WNT/beta-catenin signalling interrupts a senescence-induction cascade in human mesenchymal stem cells that restricts their expansion

• Published in: Cellular and molecular life sciences : CMLS Vol. 79; no. 2; p. 82
• Main Authors: Lehmann, Johannes, Narcisi, Roberto, Franceschini, Natasja, Chatzivasileiou, Danai, Boer, Cindy G., Koevoet, Wendy J. L. M., Putavet, Diana, Drabek, Dubravka, van Haperen, Rien, de Keizer, Peter L. J., van Osch, Gerjo J. V. M., ten Berge, Derk
• Format: Journal Article
• Language: English
• Published: Cham Springer International Publishing 01.02.2022; Springer Nature B.V
• Subjects: Aging; Biochemistry; Biomedical and Life Sciences; Biomedicine; Cell Biology; Cell cycle; Cell Proliferation; Cells, Cultured; Cytokines; Degenerative diseases; Humans; Interleukin 6; Life Sciences; Mesenchymal stem cells; Mesenchymal Stem Cells - cytology; Mesenchymal Stem Cells - metabolism; Middle Aged; Mode of action; NF-κB protein; Original; Original Article; Paracrine signalling; Phenotypes; Secretome; Senescence; Senescence-Associated Secretory Phenotype; Signaling; Stem cells; Wnt protein; Wnt Signaling Pathway; Wnt3A Protein - metabolism; β-Catenin; Secondary senescence; Paracrine senescence; Multipotent stromal cells; Cell cycle
• ISSN: 1420-682X; 1420-9071
• DOI: 10.1007/s00018-021-04035-x

Senescence, the irreversible cell cycle arrest of damaged cells, is accompanied by a deleterious pro-inflammatory senescence-associated secretory phenotype (SASP).
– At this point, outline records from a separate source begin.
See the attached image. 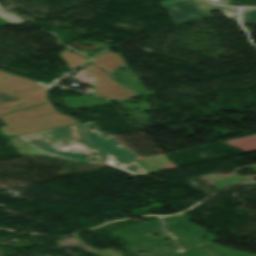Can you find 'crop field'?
Segmentation results:
<instances>
[{
	"label": "crop field",
	"instance_id": "34b2d1b8",
	"mask_svg": "<svg viewBox=\"0 0 256 256\" xmlns=\"http://www.w3.org/2000/svg\"><path fill=\"white\" fill-rule=\"evenodd\" d=\"M85 72H88L93 78L87 79L83 77L82 74ZM73 79L92 85L89 92L104 98L121 100L137 96V94L119 86L110 79L108 73L100 70L93 64L87 65Z\"/></svg>",
	"mask_w": 256,
	"mask_h": 256
},
{
	"label": "crop field",
	"instance_id": "5a996713",
	"mask_svg": "<svg viewBox=\"0 0 256 256\" xmlns=\"http://www.w3.org/2000/svg\"><path fill=\"white\" fill-rule=\"evenodd\" d=\"M82 43H93V44H95V45H97V46H101V47H104V48L108 47L107 45H105V44H103V43H94V42H90V41H84V42H82Z\"/></svg>",
	"mask_w": 256,
	"mask_h": 256
},
{
	"label": "crop field",
	"instance_id": "3316defc",
	"mask_svg": "<svg viewBox=\"0 0 256 256\" xmlns=\"http://www.w3.org/2000/svg\"><path fill=\"white\" fill-rule=\"evenodd\" d=\"M171 1H174V0H165V1L161 2V3H159V4L163 5V4H166V3L171 2Z\"/></svg>",
	"mask_w": 256,
	"mask_h": 256
},
{
	"label": "crop field",
	"instance_id": "d8731c3e",
	"mask_svg": "<svg viewBox=\"0 0 256 256\" xmlns=\"http://www.w3.org/2000/svg\"><path fill=\"white\" fill-rule=\"evenodd\" d=\"M241 19L244 22L256 24V9H244L242 10Z\"/></svg>",
	"mask_w": 256,
	"mask_h": 256
},
{
	"label": "crop field",
	"instance_id": "e52e79f7",
	"mask_svg": "<svg viewBox=\"0 0 256 256\" xmlns=\"http://www.w3.org/2000/svg\"><path fill=\"white\" fill-rule=\"evenodd\" d=\"M3 9L0 6V17H2L4 20L10 22L11 24H17V23H20L23 21H27V20H23V19L19 18L18 16L14 15L12 13H9Z\"/></svg>",
	"mask_w": 256,
	"mask_h": 256
},
{
	"label": "crop field",
	"instance_id": "f4fd0767",
	"mask_svg": "<svg viewBox=\"0 0 256 256\" xmlns=\"http://www.w3.org/2000/svg\"><path fill=\"white\" fill-rule=\"evenodd\" d=\"M91 62L100 66L106 72H110L124 63L118 54L112 53L110 51L102 53L98 57L91 60Z\"/></svg>",
	"mask_w": 256,
	"mask_h": 256
},
{
	"label": "crop field",
	"instance_id": "8a807250",
	"mask_svg": "<svg viewBox=\"0 0 256 256\" xmlns=\"http://www.w3.org/2000/svg\"><path fill=\"white\" fill-rule=\"evenodd\" d=\"M25 142L49 154H60L71 160H78L83 155L98 152L105 156L107 164L132 174L147 172L136 161L125 164L105 151L85 140L80 124H74L54 130L20 137Z\"/></svg>",
	"mask_w": 256,
	"mask_h": 256
},
{
	"label": "crop field",
	"instance_id": "412701ff",
	"mask_svg": "<svg viewBox=\"0 0 256 256\" xmlns=\"http://www.w3.org/2000/svg\"><path fill=\"white\" fill-rule=\"evenodd\" d=\"M88 123L93 126L94 130L88 129ZM82 125L87 134L88 140L91 143L111 153L124 162H129L136 159V155L113 139L108 133L101 132L99 130L100 127L97 126L93 121L84 122Z\"/></svg>",
	"mask_w": 256,
	"mask_h": 256
},
{
	"label": "crop field",
	"instance_id": "dd49c442",
	"mask_svg": "<svg viewBox=\"0 0 256 256\" xmlns=\"http://www.w3.org/2000/svg\"><path fill=\"white\" fill-rule=\"evenodd\" d=\"M68 51L70 50H65L62 53L59 54V56L67 63V67H69L71 70L74 69L75 67L79 66L83 62L87 61L77 54H71Z\"/></svg>",
	"mask_w": 256,
	"mask_h": 256
},
{
	"label": "crop field",
	"instance_id": "ac0d7876",
	"mask_svg": "<svg viewBox=\"0 0 256 256\" xmlns=\"http://www.w3.org/2000/svg\"><path fill=\"white\" fill-rule=\"evenodd\" d=\"M163 7L168 10L177 25L198 20L214 9L229 15L231 18H237L234 8L218 6L205 0H177L163 5Z\"/></svg>",
	"mask_w": 256,
	"mask_h": 256
},
{
	"label": "crop field",
	"instance_id": "28ad6ade",
	"mask_svg": "<svg viewBox=\"0 0 256 256\" xmlns=\"http://www.w3.org/2000/svg\"><path fill=\"white\" fill-rule=\"evenodd\" d=\"M79 54L82 55L83 57L89 59L88 57H86V53H85V52H81V53H79Z\"/></svg>",
	"mask_w": 256,
	"mask_h": 256
}]
</instances>
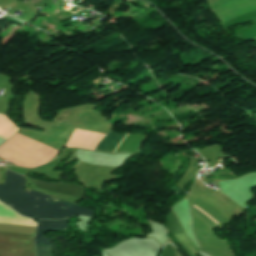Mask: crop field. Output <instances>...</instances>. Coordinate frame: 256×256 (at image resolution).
<instances>
[{"label": "crop field", "mask_w": 256, "mask_h": 256, "mask_svg": "<svg viewBox=\"0 0 256 256\" xmlns=\"http://www.w3.org/2000/svg\"><path fill=\"white\" fill-rule=\"evenodd\" d=\"M32 181L35 184L36 188H39V189L66 194L70 196H75L79 198H81L82 196L83 188L76 187L77 185L70 186V185H65L60 183H49V182L35 181V180H32ZM71 185H74V184H71Z\"/></svg>", "instance_id": "412701ff"}, {"label": "crop field", "mask_w": 256, "mask_h": 256, "mask_svg": "<svg viewBox=\"0 0 256 256\" xmlns=\"http://www.w3.org/2000/svg\"><path fill=\"white\" fill-rule=\"evenodd\" d=\"M26 180L23 176L7 171L4 185L0 184V201L19 214L32 219H63L74 215L91 217L93 212L31 190L23 191ZM46 199L44 200V198ZM68 209L71 212L47 203Z\"/></svg>", "instance_id": "8a807250"}, {"label": "crop field", "mask_w": 256, "mask_h": 256, "mask_svg": "<svg viewBox=\"0 0 256 256\" xmlns=\"http://www.w3.org/2000/svg\"><path fill=\"white\" fill-rule=\"evenodd\" d=\"M124 136H125V134H115L110 130L109 133L104 137V139L98 144L96 150L103 151V152H113V150L116 148V146L119 144V142L122 140V138ZM126 136H127V134H126ZM124 138H123V140H124ZM121 142H120V144H121ZM118 146H117V148H118ZM115 150H114V152H115Z\"/></svg>", "instance_id": "dd49c442"}, {"label": "crop field", "mask_w": 256, "mask_h": 256, "mask_svg": "<svg viewBox=\"0 0 256 256\" xmlns=\"http://www.w3.org/2000/svg\"><path fill=\"white\" fill-rule=\"evenodd\" d=\"M103 134L75 129L66 147H80L95 149Z\"/></svg>", "instance_id": "34b2d1b8"}, {"label": "crop field", "mask_w": 256, "mask_h": 256, "mask_svg": "<svg viewBox=\"0 0 256 256\" xmlns=\"http://www.w3.org/2000/svg\"><path fill=\"white\" fill-rule=\"evenodd\" d=\"M193 208L196 209L199 213H201L203 216H205L208 220H210L213 224H215L217 226L218 223H216L213 219H211L209 216H207L205 213H203L201 210H199L197 207H195L193 205ZM192 208L193 211H195L198 215H200L202 218H204L201 214H199L196 210H194ZM206 218H204L207 222H209L212 226H214L215 228H217L215 225H213L210 221H208Z\"/></svg>", "instance_id": "d8731c3e"}, {"label": "crop field", "mask_w": 256, "mask_h": 256, "mask_svg": "<svg viewBox=\"0 0 256 256\" xmlns=\"http://www.w3.org/2000/svg\"><path fill=\"white\" fill-rule=\"evenodd\" d=\"M57 151L16 134L0 146V158L23 167H36L48 162Z\"/></svg>", "instance_id": "ac0d7876"}, {"label": "crop field", "mask_w": 256, "mask_h": 256, "mask_svg": "<svg viewBox=\"0 0 256 256\" xmlns=\"http://www.w3.org/2000/svg\"><path fill=\"white\" fill-rule=\"evenodd\" d=\"M37 256H52V247L50 244L35 245Z\"/></svg>", "instance_id": "e52e79f7"}, {"label": "crop field", "mask_w": 256, "mask_h": 256, "mask_svg": "<svg viewBox=\"0 0 256 256\" xmlns=\"http://www.w3.org/2000/svg\"><path fill=\"white\" fill-rule=\"evenodd\" d=\"M68 220L69 219L58 221L38 220L35 244L50 243L48 238L43 234L49 230H67L66 227Z\"/></svg>", "instance_id": "f4fd0767"}]
</instances>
Senescence and the SASP are major factors in aging, cancer, and degenerative diseases, and interfere with the expansion of adult cells in vitro, yet little is known about how to counteract their induction and deleterious effects. Paracrine signals are increasingly recognized as important senescence triggers and understanding their regulation and mode of action may provide novel opportunities to reduce senescence-induced inflammation and improve cell-based therapies. Here, we show that the signalling protein WNT3A counteracts the induction of paracrine senescence in cultured human adult mesenchymal stem cells (MSCs). We find that entry into senescence in a small subpopulation of MSCs triggers a secretome that causes a feed-forward signalling cascade that with increasing speed induces healthy cells into senescence. WNT signals interrupt this cascade by repressing cytokines that mediate this induction of senescence. Inhibition of those mediators by interference with NF-κB or interleukin 6 signalling reduced paracrine senescence in absence of WNT3A and promoted the expansion of MSCs. Our work reveals how WNT signals can antagonize senescence and has relevance not only for expansion of adult cells but can also provide new insights into senescence-associated inflammatory and degenerative diseases.